The other day, US Secretary of Defense Charles Hagel announced the approximate plans of his department, according to which in the coming years we will be able to achieve significant savings. Over the next five years, the complex of measures taken will save about 34-35 billions of dollars, and in the next five-year period bring the total amount of savings to 150 billions. At the same time, as Hagel notes, the implementation of these plans is possible only if the Pentagon, the Congress and the presidential administration overcome the current impasse in the negotiations and can stop the recently begun sequestration of the military budget. During the sequestration, the military department until the end of the current fiscal year (until September 30) should be forced to save a billion dollars in 41. When such conditions are met, there is a risk of losing some of the defense potential, so Pentagon analysts are busy creating new plans to cut costs without appreciable damage to defense capability.
According to the draft defense budget announced the other day, the United States military will spend 624 a billion dollars in the next fiscal year. This is roughly 14-15% of the total expenditures planned for 2014 for the year. 525-530 billions will go to the maintenance of the armed forces, the purchase and creation of new weapons and equipment. Another about 90 billions are planned to be spent on the continuation of the operation in Afghanistan. Finally, 8,5-9 billions will go to work related to maintaining the state of nuclear weapons and nuclear reactors on ships and submarines. For comparison, the Pentagon was allocated 2013 billion for 633 fiscal year. Thus, the savings in the future reporting period will not reach even ten billion. Nevertheless, the leadership of the US military department intends to gradually reduce the budget due to minor expenses and insignificant programs.

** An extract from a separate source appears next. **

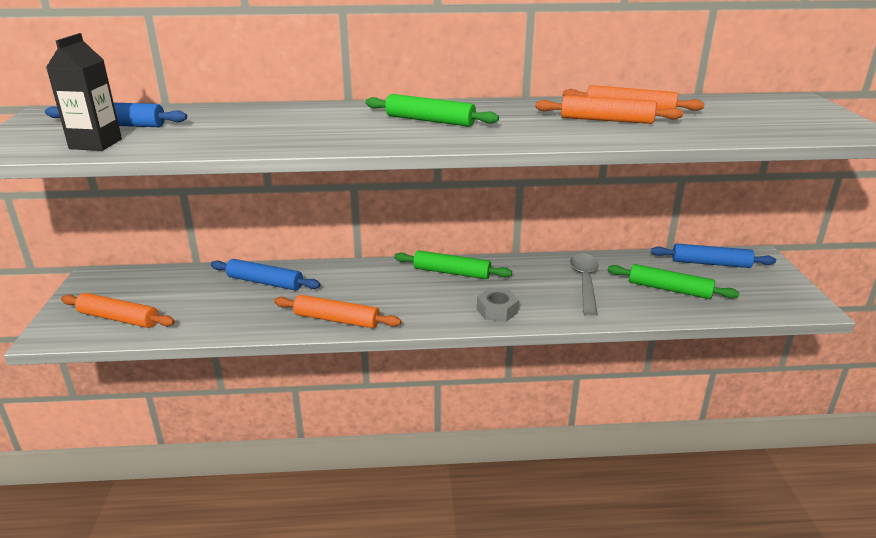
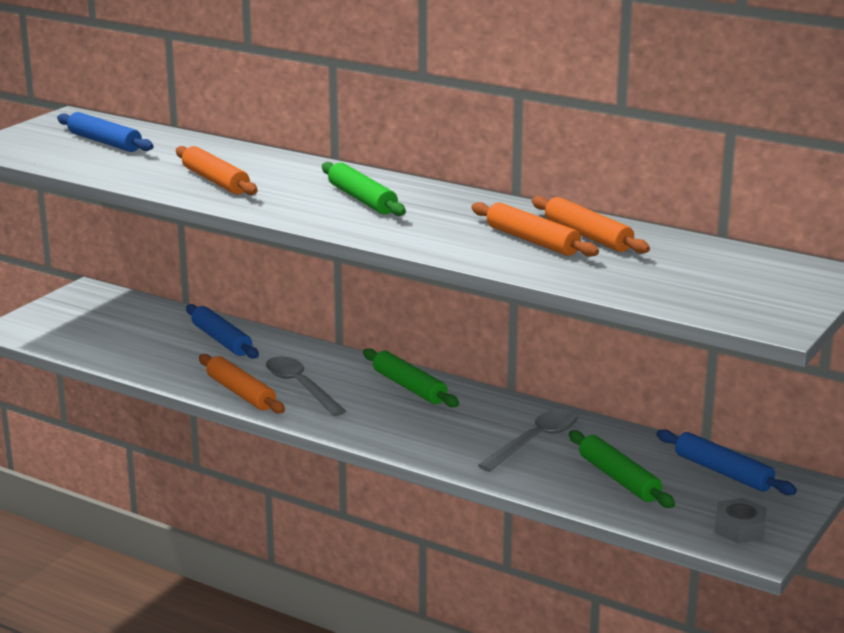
camera: 35 degrees right, 5 degrees down
(96, 144) = (64, 158): black carton -> none
(119, 318) = (69, 333): orange rolling pin -> orange rolling pin (215, 181)
(376, 298) = (300, 387): none -> grey spoon
(497, 311) = (398, 435): grey nut -> grey nut (739, 528)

Under the “knife” of reduction are several projects that have recently had high hopes. So, in the coming years, the US armed forces will not receive a new infantry fighting vehicle, but transport pilots aviation you will have to use Lockheed C-130 Hercules aircraft with the available equipment - its modernization is also postponed indefinitely. Also, the Pentagon is forced to abandon the continuation of the purchase of unmanned aerial vehicles RQ-4 Global Hawk, the modernization of cruisers such as Ticonderoga, etc.
Along with saving on some projects, the US military will continue to develop others. Thus, the construction of the Lockheed Martin F-35 Lightning II fighter in the 2014 fiscal year is planned to spend about 8,4 billion dollars. The new warships (mostly destroyers of the Arleigh Burke type) will leave almost 11 billions. A slightly smaller amount (of the order of 10 billions) will be spent on the development of military space technology. It is noteworthy that in the 2014 fiscal year, the Pentagon is going to allocate at least 4,5-4,7 billion to cybersecurity. This can be interpreted as proof of the priority of this area.
Small savings will be achieved by adjusting plans for building a global missile defense system. First of all, it is the rejection of the fourth stage of the program with the corresponding consequences. On the development of the new SM-3 Block 2B anti-missiles and a number of other systems, only next year they will be able to save about 500-550 million dollars. Nevertheless, the cost of missile defense will still exceed nine billion. In addition to the SM-3 Block 2B missiles, new reconnaissance satellites for detecting launches of ballistic missiles fell under the reduction. Thanks to this, over the next five years, the Pentagon will additionally save about 1,9-2 billions.
However, the money saved on the missile defense system will actually remain in this program. By reducing costs, it is planned to finance some other work. For example, in the coming years, Alaska may deploy a dozen new interceptor missiles. In addition, the development of existing anti-missile systems will continue: Aegis, THAAD, Patriot air defense system, etc. Due to such a redistribution of money, ultimately, the savings on missile defense will allow for five years to reduce costs only by 600 million dollars.
Similarly, the plans of the military department regarding the air component of the nuclear triad look similar. In 2014, there are no costs for the creation of new nuclear warheads. At the same time, the Pentagon is going to allocate 380 millions of dollars for the creation of new missiles and bombers. As for aviation weapons in general, in the near future, only new high-precision missiles and bombs will be developed.
The last point of the program to reduce military spending is salaries for military and civil servants. The first plan is to reduce the number of the latter and optimize their health insurance programs. In addition, the growth rate of salaries will decrease in 2014. In the current 2013, the salaries of soldiers and officers increased by 1,7%, and in the next fiscal year, the increase will be only one percent.
As a result of all the measures taken, the Pentagon’s leadership intends to gradually optimize expenditures and reduce the military budget without appreciable losses in defense capability. While it is not entirely clear whether he will be able to realize his plans. The fact is that the figures voiced by C. Hagel are only the views of the military department of the presidential administration on the necessary funding. The proposed draft military budget now has to go through Congress. Judging by recent events, the congressmen will fight for every dollar and the Ministry of Defense will most likely have to make some concessions and further reduce the planned costs. The differences between Congress and the Pentagon are already visible: the proposals of the military mean much less savings than congressmen require. So, disputes over the US military budget for the 2014 fiscal year will continue and it is not quite clear how this document will look like at the time of adoption.